Surrounded by Ottoman soldiers, Erdoğan toughens rhetoric against New York Times
The 478-man “Conquest Unit” formed by the Turkish Armed Forces on Erdoğan's order to participate in the event marking the 562nd anniversary of the Turks’ conquest of Istanbul included Janissary soldiers.
Turkish President Recep Tayyip Erdoğan has slammed the New York Times for the third time in a week.
"This newspaper had once called Ottoman Sultan Abdulhamid an 'absolute monarch.' And today it directs to the Republic of Turkey and me the hate that it once directed to the Ottoman state," Erdoğan said at the May 30 event in Istanbul marking the 562nd anniversary of the Turks’ conquest of Istanbul.
Erdoğan was referring to the U.S. daily's reports on Turkey's Young Turk Revolution in 1908, which restored the Ottoman constitution of 1876, ending Sultan Abdulhamid's rule with an iron fist. "Abdul Hamid's reign as an absolute monarch is over. The forces of the Constitutionalists are in full possession of the capital after fierce fighting following an attack which began about 5 o'clock this morning, and in which the attacking troops used artillery," an NYT report had said on April 25, 1909.

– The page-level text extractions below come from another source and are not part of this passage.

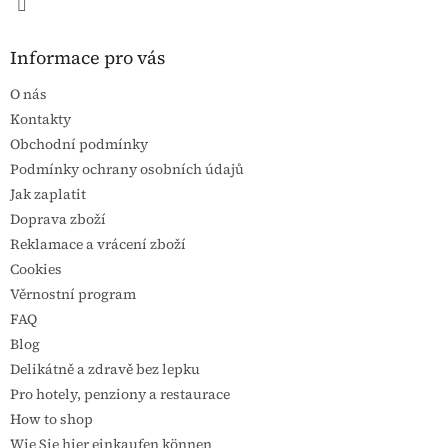
Informace pro vás
O nás
Kontakty
Obchodní podmínky
Podmínky ochrany osobních údajů
Jak zaplatit
Doprava zboží
Reklamace a vrácení zboží
Cookies
Věrnostní program
FAQ
Blog
Delikátně a zdravě bez lepku
Pro hotely, penziony a restaurace
How to shop
Wie Sie hier einkaufen können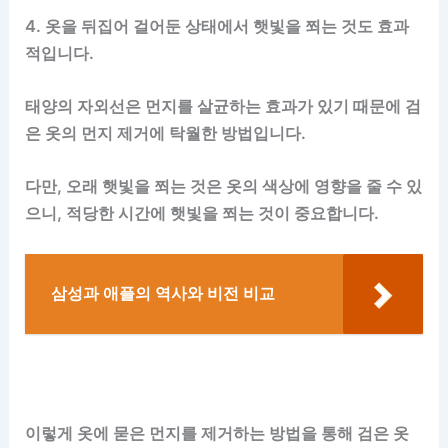
4. 옷을 뒤집어 걸어둔 상태에서 햇빛을 쬐는 것도 효과
적입니다.
태양의 자외선은 먼지를 살균하는 효과가 있기 때문에 검
은 옷의 먼지 제거에 탁월한 방법입니다.
다만, 오래 햇빛을 쬐는 것은 옷의 색상에 영향을 줄 수 있
으니, 적당한 시간에 햇빛을 쬐는 것이 중요합니다.
삼성과 애플의 역사와 비전 비교
이렇게 옷에 묻은 먼지를 제거하는 방법을 통해 검은 옷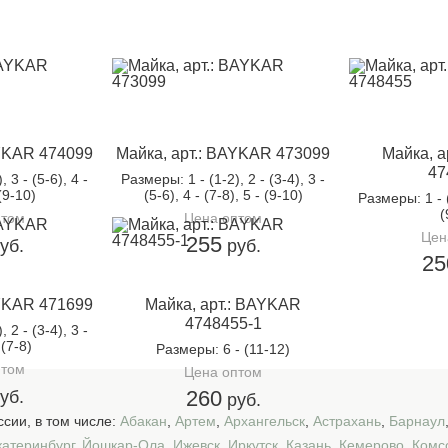
AYKAR 474099
Майка, арт.: BAYKAR 473099
Майка, а
47
), 3 - (5-6), 4 -
Размеры
: 1 - (1-2), 2 - (3-4), 3 -
 (9-10)
(5-6), 4 - (7-8), 5 - (9-10)
Размеры
: 1 -
(
птом
Цена оптом
Цен
255
уб.
руб.
25
AYKAR 471699
Майка, арт.: BAYKAR
4748455-1
), 2 - (3-4), 3 -
 (7-8)
Размеры
: 6 - (11-12)
птом
Цена оптом
260
уб.
руб.
сии, в том числе:
Абакан
,
Артем
,
Архангельск
,
Астрахань
,
Барнаул
катеринбург
,
Йошкар-Ола
,
Ижевск
,
Иркутск
,
Казань
,
Кемерово
,
Комс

As the June 7 general elections approach, Erdoğan has toughened his rhetoric against critical voices in the Turkish media, as well international outlets. Most recently, he slammed the New York Times during rallies on May 25 and May 26, over its May 22 editorial that criticized his “long history of intimidating and co-opting the Turkish media.”
In his May 30 speech, Erdoğan pointed finger at the family owning the New York Times, claiming that the U.S. daily is "close to the Armenian lobby and has recently started to engage in a cooperation with Pennsylvania," referring to the Pennsylvania-based Islamic cleric Fethullah Gülen, his erstwhile ally.

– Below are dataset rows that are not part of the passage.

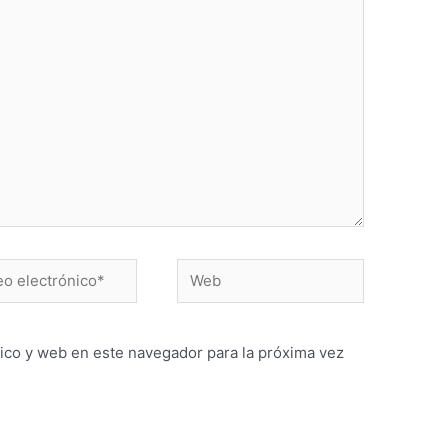
ico y web en este navegador para la próxima vez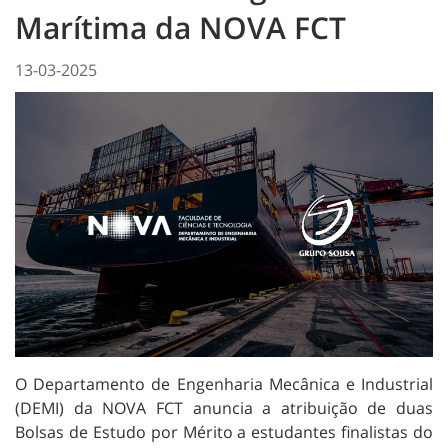
Marítima da NOVA FCT
13-03-2025
O Departamento de Engenharia Mecânica e Industrial
(DEMI) da NOVA FCT anuncia a atribuição de duas
Bolsas de Estudo por Mérito a estudantes finalistas do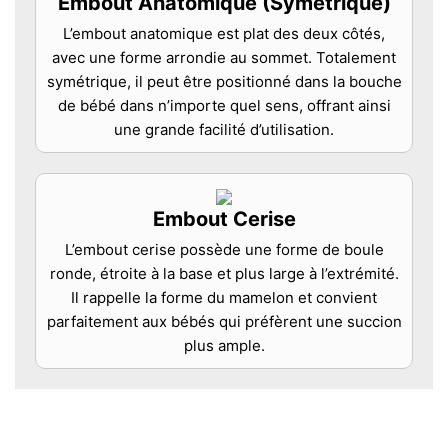
Embout Anatomique (Symétrique)
L’embout anatomique est plat des deux côtés,
avec une forme arrondie au sommet. Totalement
symétrique, il peut être positionné dans la bouche
de bébé dans n’importe quel sens, offrant ainsi
une grande facilité d’utilisation.
Embout Cerise
L’embout cerise possède une forme de boule
ronde, étroite à la base et plus large à l’extrémité.
Il rappelle la forme du mamelon et convient
parfaitement aux bébés qui préfèrent une succion
plus ample.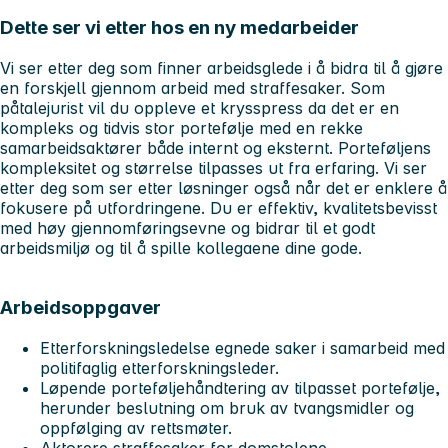
Dette ser vi etter hos en ny medarbeider
Vi ser etter deg som finner arbeidsglede i å bidra til å gjøre
en forskjell gjennom arbeid med straffesaker. Som
påtalejurist vil du oppleve et krysspress da det er en
kompleks og tidvis stor portefølje med en rekke
samarbeidsaktører både internt og eksternt. Porteføljens
kompleksitet og størrelse tilpasses ut fra erfaring. Vi ser
etter deg som ser etter løsninger også når det er enklere å
fokusere på utfordringene. Du er effektiv, kvalitetsbevisst
med høy gjennomføringsevne og bidrar til et godt
arbeidsmiljø og til å spille kollegaene dine gode.
Arbeidsoppgaver
Etterforskningsledelse egnede saker i samarbeid med
politifaglig etterforskningsleder.
Løpende porteføljehåndtering av tilpasset portefølje,
herunder beslutning om bruk av tvangsmidler og
oppfølging av rettsmøter.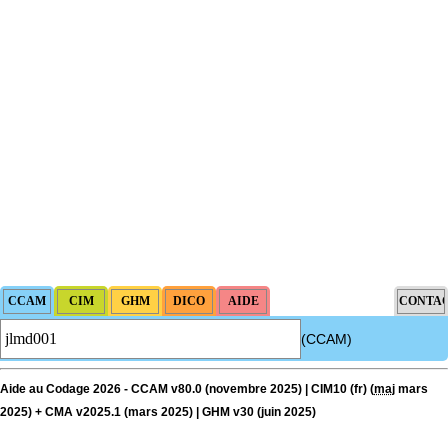
(CCAM)
Aide au Codage 2026 - CCAM v80.0 (novembre 2025) | CIM10 (fr) (
maj
mars
2025) + CMA v2025.1 (mars 2025) | GHM v30 (juin 2025)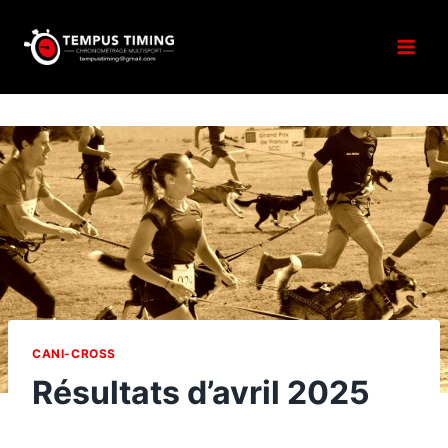
Aller
au
contenu
CANI-CROSS
Résultats d’avril 2025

Hundreds of thousands of people flocked to Istanbul's Yenikapı Square, turning the event a political tour de force a week before the general election. A new ceremonial brigade, the 478-man “Conquest Unit” that was formed by the Turkish Armed Forces on Erdoğan's order, was present at the event, dressed as Ottoman soldiers. They were joined by an 84-men Ottoman military band, known in Turkish as the “Mehter."

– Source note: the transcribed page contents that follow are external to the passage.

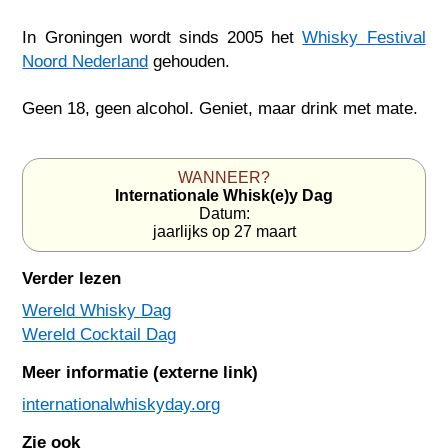
In Groningen wordt sinds 2005 het
Whisky Festival
Noord Nederland
gehouden.
Geen 18, geen alcohol. Geniet, maar drink met mate.
WANNEER?
Internationale Whisk(e)y Dag
Datum:
jaarlijks op 27 maart
Verder lezen
Wereld Whisky Dag
Wereld Cocktail Dag
Meer informatie (externe link)
internationalwhiskyday.org
Zie ook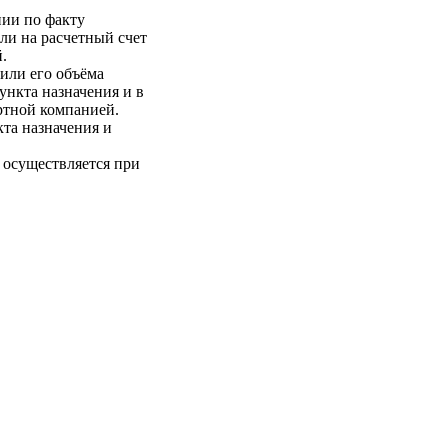
нии по факту
ли на расчетный счет
.
 или его объёма
пункта назначения и в
ртной компанией.
кта назначения и
 осуществляется при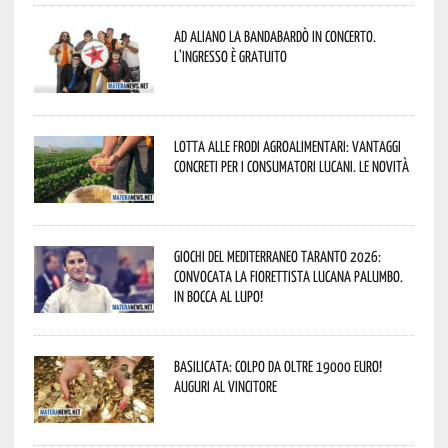
Ad Aliano la Bandabardò in concerto.
L’ingresso è gratuito
Lotta alle frodi agroalimentari: vantaggi
concreti per i consumatori lucani. Le novità
Giochi del Mediterraneo Taranto 2026:
convocata la fiorettista lucana Palumbo.
In bocca al lupo!
Basilicata: colpo da oltre 19000 Euro!
Auguri al vincitore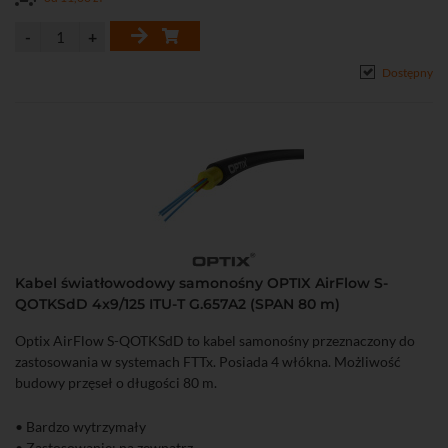
Dostępny
Kabel światłowodowy samonośny OPTIX AirFlow S-
QOTKSdD 4x9/125 ITU-T G.657A2 (SPAN 80 m)
Optix AirFlow S-QOTKSdD to kabel samonośny przeznaczony do
zastosowania w systemach FTTx. Posiada 4 włókna. Możliwość
budowy przęseł o długości 80 m.
• Bardzo wytrzymały
• Zastosowanie: na zewnątrz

After slamming a group of Turkish intellectuals who endorsed the Kurdish problem-focused Peoples' Democratic Party (HDP), Erdoğan said that he and his supporters "will not change their position."
"Our nation has a saying for such occassions. Those who eat the bread of the foreigner also swing the sword of the foreigner," he said, advising the youth to be like Ottoman Sultan Mehmed II, who conquered Istanbul in 1453 when he was only 21.
The 4,709 square-meter poster at the square, featuring Erdoğan and Prime Minister Ahmet Davutoğlu, who also attended the event, entered the Guinness Book of World Records, according to Anadolu Agency.